Diego es arquitecto, actor, pero también lo hemos visto en otras facetas que ha desarrollado con éxito en el campo de la comedia, con su stand up comedy ‘Qué desgracia tan infinita’ (2008 – 2009) y hasta como presentador del concurso de RCN, ‘El poder del 10’ (2008). ¿Qué más le falta a Trujillo entonces? Pues, al parecer, sólo tiempo porque no descarta regresar a dichos campos, aunque no sería por ahora.

¿Qué más le falta?

—He hecho prácticamente todo lo que me gusta relacionado con este campo: presentador y locutor de radio. Como actor he hecho cine, televisión, teatro, stand up comedy, en fin…

¿Y a cuál de estas facetas planea regresar a corto plazo, incluida la de arquitecto?

—Yo me formé como arquitecto y como tal llevo por dentro una manera de percibir la estética, el espacio y el arte muy particular, entonces no puedo evitar enfrentarme a situaciones donde, por ejemplo, me gusta tener una opinión frente a la remodelación de la casa de un amigo. Pero no me dedicaría de nuevo a eso. Y en cuanto a lo otro, todo lo que tenga que ver con el medio artístico para mí está abierto siempre. Sin embargo, por ahora, este trabajo con Umaña me ocupa el 100 por ciento de mi tiempo.



En la intimidad

¿Usted es tal como aparenta ser Umaña… ese costeño relajado y bacano?

—No soy como Patricio Umaña al 100 por ciento, pero sí soy una persona tranquila, reservada y de alguna manera tímida.

¿Qué otro arte le encanta?

—La fotografía.

Y el deporte…

—Viene y va a lo largo de mi vida, pero me gusta mucho. Trato de mantenerme activo, me gusta correr y montar en bicicleta. Diego Trujillo es un papá… Encantado con ellos. La parte determinante de mi relación con mis hijos (son tres) es el tiempo que les dedico. Trato de estar con ellos lo máximo posible.

¿Enamorado?

—Sí, estoy muy bien emocionalmente con Zharick León (actriz cartagenera).

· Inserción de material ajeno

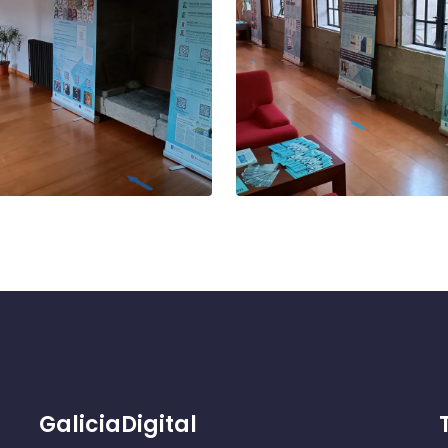
GaliciaDigital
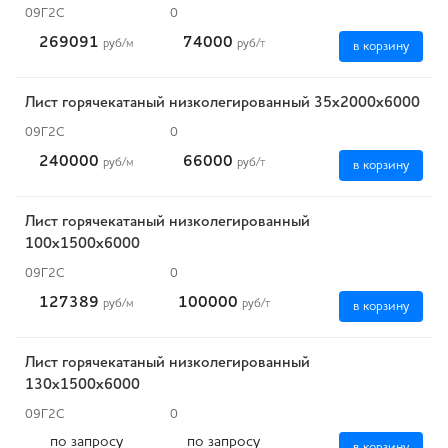
09Г2С
0
269091
74000
руб
/м
руб
/т
в корзину
Лист горячекатаный низколегированный 35х2000х6000
09Г2С
0
240000
66000
руб
/м
руб
/т
в корзину
Лист горячекатаный низколегированный
100х1500х6000
09Г2С
0
127389
100000
руб
/м
руб
/т
в корзину
Лист горячекатаный низколегированный
130х1500х6000
09Г2С
0
по запросу
по запросу
в корзину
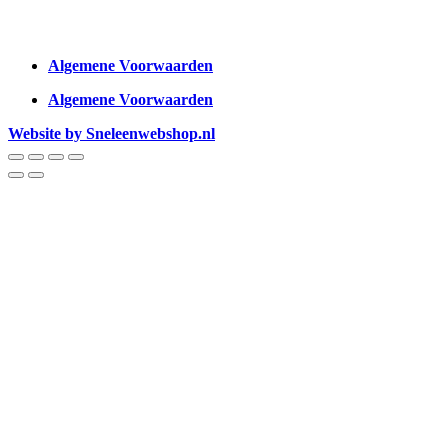
Algemene Voorwaarden
Algemene Voorwaarden
Website by Sneleenwebshop.nl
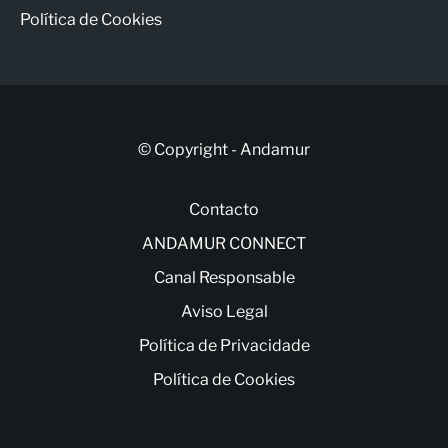
Política de Cookies
© Copyright - Andamur
Contacto
ANDAMUR CONNECT
Canal Responsable
Aviso Legal
Política de Privacidade
Política de Cookies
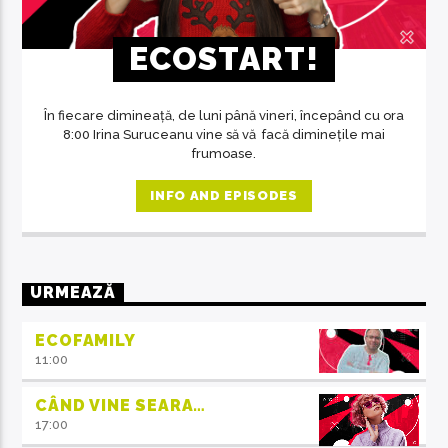
ECOSTART!
În fiecare dimineață, de luni până vineri, începând cu ora
8:00 Irina Suruceanu vine să vă facă diminețile mai
frumoase.
INFO AND EPISODES
URMEAZĂ
ECOFAMILY
11:00
CÂND VINE SEARA…
17:00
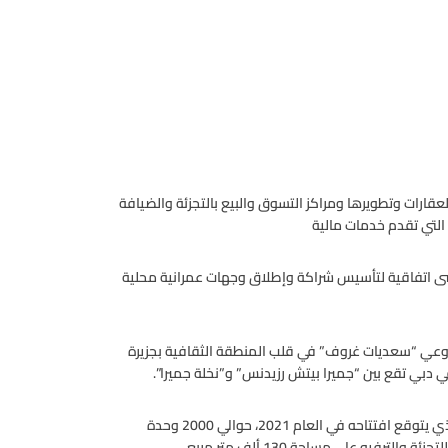
ارات وتطويرها ومراكز التسوق والبيع بالتجزئة والضيافة
التي تقدم خدمات مالية
ضى اتفاقية لتأسيس شراكة وإطلاق وجهات عمرانية محلية
روعي “سعديات غروف” في قلب المنطقة الثقافية بجزيرة
دبي تقع بين “جميرا بيتش رزيدنس” و”نخلة جميرا”.
ويضم مشروع “سعديات غروف” التطويري متعدد الاستخدامات، الذي يتوقع افتتاحه في العام 2021، حوالي 2000 وحدة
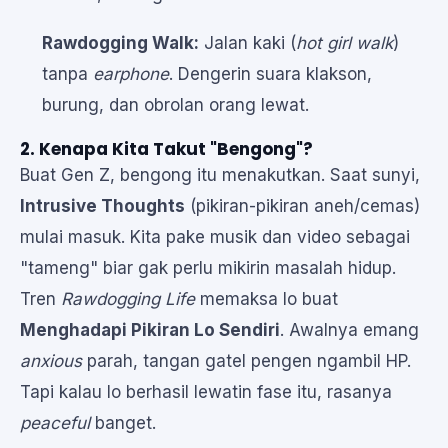
Rawdogging Walk:
Jalan kaki (
hot girl walk
)
tanpa
earphone
. Dengerin suara klakson,
burung, dan obrolan orang lewat.
2. Kenapa Kita Takut "Bengong"?
Buat Gen Z, bengong itu menakutkan. Saat sunyi,
Intrusive Thoughts
(pikiran-pikiran aneh/cemas)
mulai masuk. Kita pake musik dan video sebagai
"tameng" biar gak perlu mikirin masalah hidup.
Tren
Rawdogging Life
memaksa lo buat
Menghadapi Pikiran Lo Sendiri
. Awalnya emang
anxious
parah, tangan gatel pengen ngambil HP.
Tapi kalau lo berhasil lewatin fase itu, rasanya
peaceful
banget.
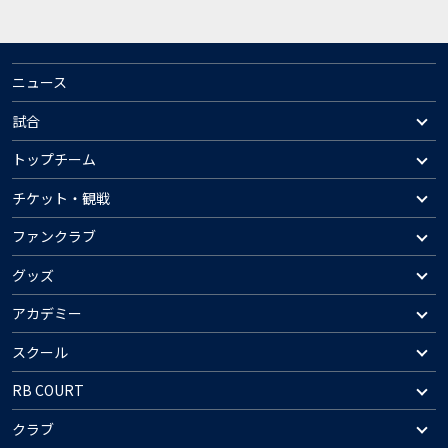
ニュース
試合
トップチーム
チケット・観戦
ファンクラブ
グッズ
アカデミー
スクール
RB COURT
クラブ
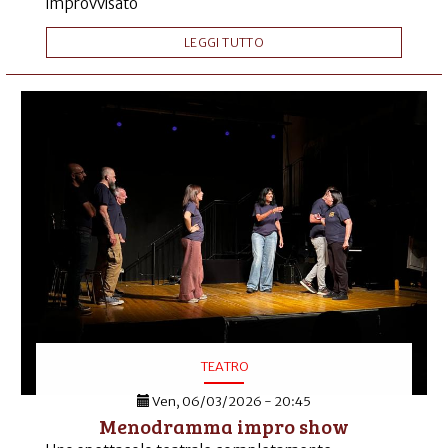
improvvisato
LEGGI TUTTO
TEATRO
Ven, 06/03/2026 - 20:45
Menodramma impro show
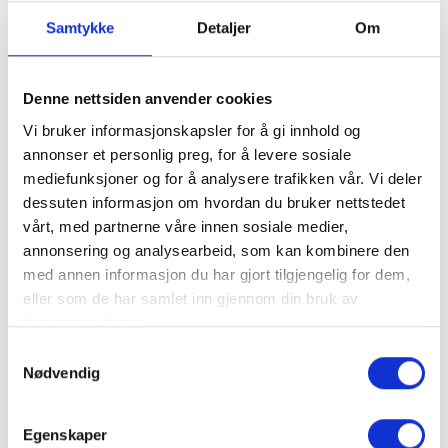
Samtykke
Detaljer
Om
Find your way
Denne nettsiden anvender cookies
+
Vi bruker informasjonskapsler for å gi innhold og
annonser et personlig preg, for å levere sosiale
−
mediefunksjoner og for å analysere trafikken vår. Vi deler
dessuten informasjon om hvordan du bruker nettstedet
vårt, med partnerne våre innen sosiale medier,
annonsering og analysearbeid, som kan kombinere den
med annen informasjon du har gjort tilgjengelig for dem,
eller som de har samlet inn gjennom din bruk av
tjenestene deres.
Samtykkevalg
Nødvendig
Leaflet
Egenskaper
Website
open_in_new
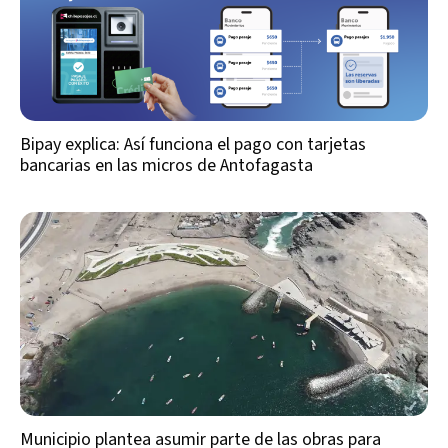
Bipay explica: Así funciona el pago con tarjetas
bancarias en las micros de Antofagasta
Municipio plantea asumir parte de las obras para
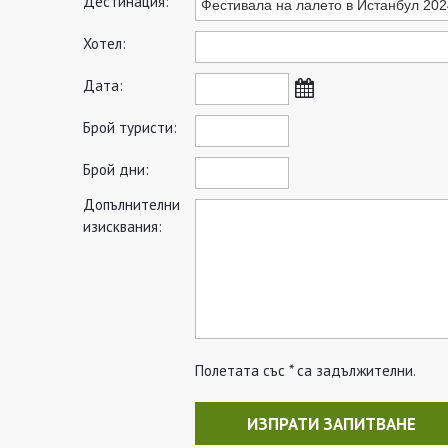
Дестинация:
Хотел:
Дата:
Брой туристи:
Брой дни:
Допълнителни
изисквания:
Полетата със * са задължителни.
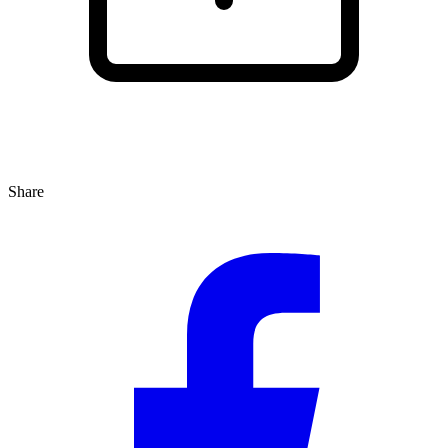
Share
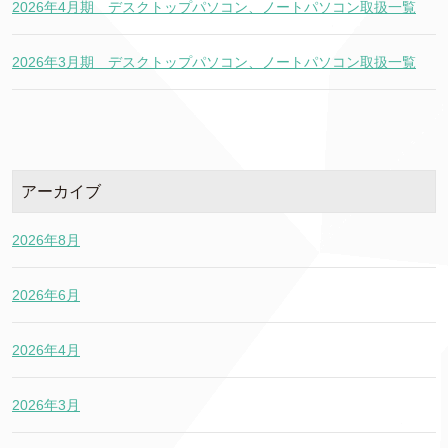
2026年4月期 デスクトップパソコン、ノートパソコン取扱一覧
2026年3月期 デスクトップパソコン、ノートパソコン取扱一覧
アーカイブ
2026年8月
2026年6月
2026年4月
2026年3月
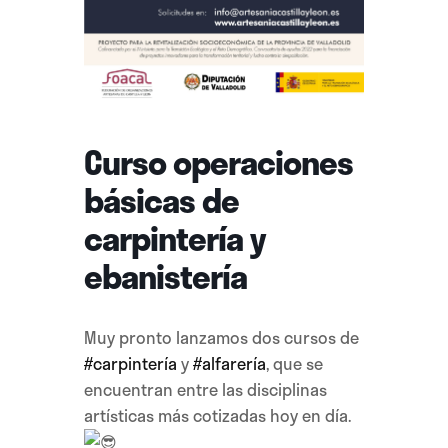
Curso operaciones
básicas de
carpintería y
ebanistería
Muy pronto lanzamos dos cursos de
#carpintería
y
#alfarería
, que se
encuentran entre las disciplinas
artísticas más cotizadas hoy en día.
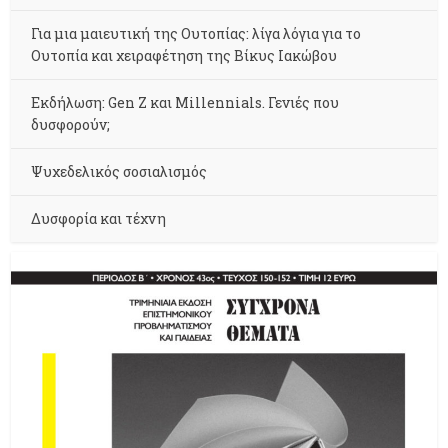
Για μια μαιευτική της Ουτοπίας: λίγα λόγια για το
Ουτοπία και χειραφέτηση της Βίκυς Ιακώβου
Εκδήλωση: Gen Z και Millennials. Γενιές που
δυσφορούν;
Ψυχεδελικός σοσιαλισμός
Δυσφορία και τέχνη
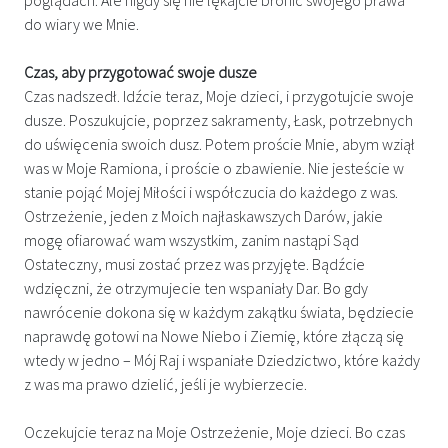
do wiary we Mnie.
Czas, aby przygotować swoje dusze
Czas nadszedł. Idźcie teraz, Moje dzieci, i przygotujcie swoje
dusze. Poszukujcie, poprzez sakramenty, Łask, potrzebnych
do uświęcenia swoich dusz. Potem proście Mnie, abym wziął
was w Moje Ramiona, i proście o zbawienie. Nie jesteście w
stanie pojąć Mojej Miłości i współczucia do każdego z was.
Ostrzeżenie, jeden z Moich najłaskawszych Darów, jakie
mogę ofiarować wam wszystkim, zanim nastąpi Sąd
Ostateczny, musi zostać przez was przyjęte. Bądźcie
wdzięczni, że otrzymujecie ten wspaniały Dar. Bo gdy
nawrócenie dokona się w każdym zakątku świata, będziecie
naprawdę gotowi na Nowe Niebo i Ziemię, które złączą się
wtedy w jedno – Mój Raj i wspaniałe Dziedzictwo, które każdy
z was ma prawo dzielić, jeśli je wybierzecie.
Oczekujcie teraz na Moje Ostrzeżenie, Moje dzieci. Bo czas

¿Cómo asume la edad?... ¿Con humor, tal como lo planteaba en su stand up comedy?

—No es algo que me inquiete. Asumo la edad que tengo (51) como una cosa absolutamente natural.

¿Qué hace en sus ratos libres?

Cuando puedo hago ejercicio, trato de no trasnochar mucho y practico un arte oriental que se llama Chi Kung.

¿Cómo conquista o conquistó Diego y cómo lo conquistaron?

—No tengo fórmula. Las cosas se dan naturalmente cuando hay química.

¿Qué tiene de Umaña?

—La alegría y el optimismo.

¿Qué le molesta?

—La injusticia. Que no haya equidad.

Una frase… Ahora gracias a esta práctica del Chi Kung pienso permanentemente en sonreír desde el corazón.